Yes, languages have personalities of their own! For example, the Thai language has no breaks between words. Middle Eastern languages such as Arabic and Farsi read from right to left and so the page layout must be flipped. Somali translations can occupy up to 10% more space than English; Chinese translations can take up to 15% less space than English. If a Vietnamese word contains more than six letters, you know something’s wrong.
The list goes on and only years of working with languages will inform you of the things to look out for when working on multilingual setting.
That’s why you need a company that has over 23 years of experience in translating and multilingual typesetting. Language Australis typesetters have keen eyes and an innate sense of what works and what doesn’t in different languages.
Our typesetters take translations supplied in Microsoft Word or other applications and weave their magic using software such as InDesign, Adobe Illustrator, Adobe Photoshop and Quark Xpress. All you have to do is supply us with the English artwork and our setters will take it from there. It couldn’t be easier.
The typesetters work closely with the translators who guide them in such areas as word and line breaks and the general anomalies of certain languages. Typesetting proofs are then reviewed and accepted by the translators before being sent to you for approval.
Over the years, we’ve seen great diversification in typefaces in over 100 languages. Today, it’s possible to match or come very close to matching most multilingual typefaces to the English typeface you’re using for your project. Our typeface library is extensive and our setters are happy to advise on the most suitable look for your chosen language. For example, an English heading in heavy bold may not go down as well in Traditional Chinese – the strokes of the character may be too thick and start to ‘clog up’ the character. This is where our setters step in and select a lighter bold for the benefit of your target reader.
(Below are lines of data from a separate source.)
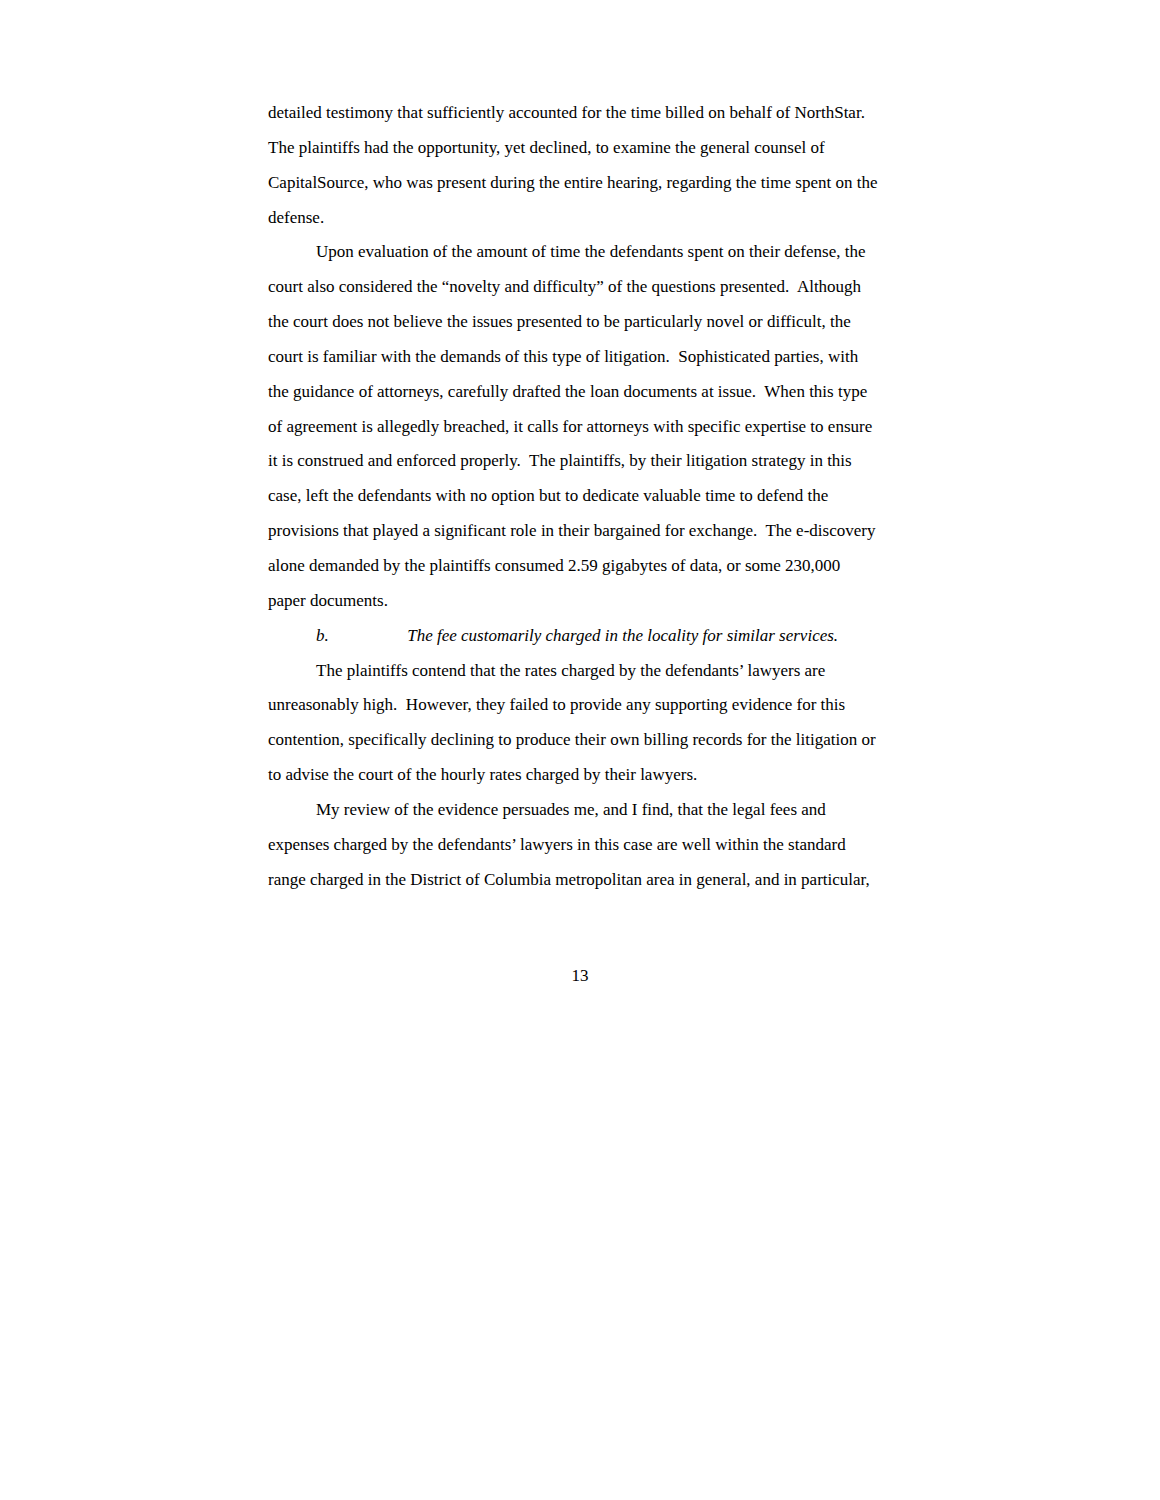detailed testimony that sufficiently accounted for the time billed on behalf of NorthStar.
The plaintiffs had the opportunity, yet declined, to examine the general counsel of
CapitalSource, who was present during the entire hearing, regarding the time spent on the
defense.
Upon evaluation of the amount of time the defendants spent on their defense, the
court also considered the “novelty and difficulty” of the questions presented. Although
the court does not believe the issues presented to be particularly novel or difficult, the
court is familiar with the demands of this type of litigation. Sophisticated parties, with
the guidance of attorneys, carefully drafted the loan documents at issue. When this type
of agreement is allegedly breached, it calls for attorneys with specific expertise to ensure
it is construed and enforced properly. The plaintiffs, by their litigation strategy in this
case, left the defendants with no option but to dedicate valuable time to defend the
provisions that played a significant role in their bargained for exchange. The e-discovery
alone demanded by the plaintiffs consumed 2.59 gigabytes of data, or some 230,000
paper documents.
b. The fee customarily charged in the locality for similar services.
The plaintiffs contend that the rates charged by the defendants’ lawyers are
unreasonably high. However, they failed to provide any supporting evidence for this
contention, specifically declining to produce their own billing records for the litigation or
to advise the court of the hourly rates charged by their lawyers.
My review of the evidence persuades me, and I find, that the legal fees and
expenses charged by the defendants’ lawyers in this case are well within the standard
range charged in the District of Columbia metropolitan area in general, and in particular,
13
When the multilingual artwork is complete, we’re happy for you to choose which media format you or your printer would prefer – print-ready pdfs or outlines in the original application. Alternatively, you may like us to liaise directly with your graphic artist or printer on these matters. No problem. Our aim is to make this process as smooth as possible for our clients.
Language Australis can typeset anything in the written form of any size, from a one-word traffic sign to an 80,000-word prospectus. We work quickly to meet your deadline and are determined that you’ll receive a product that is pleasing to your target readers and a delight to you.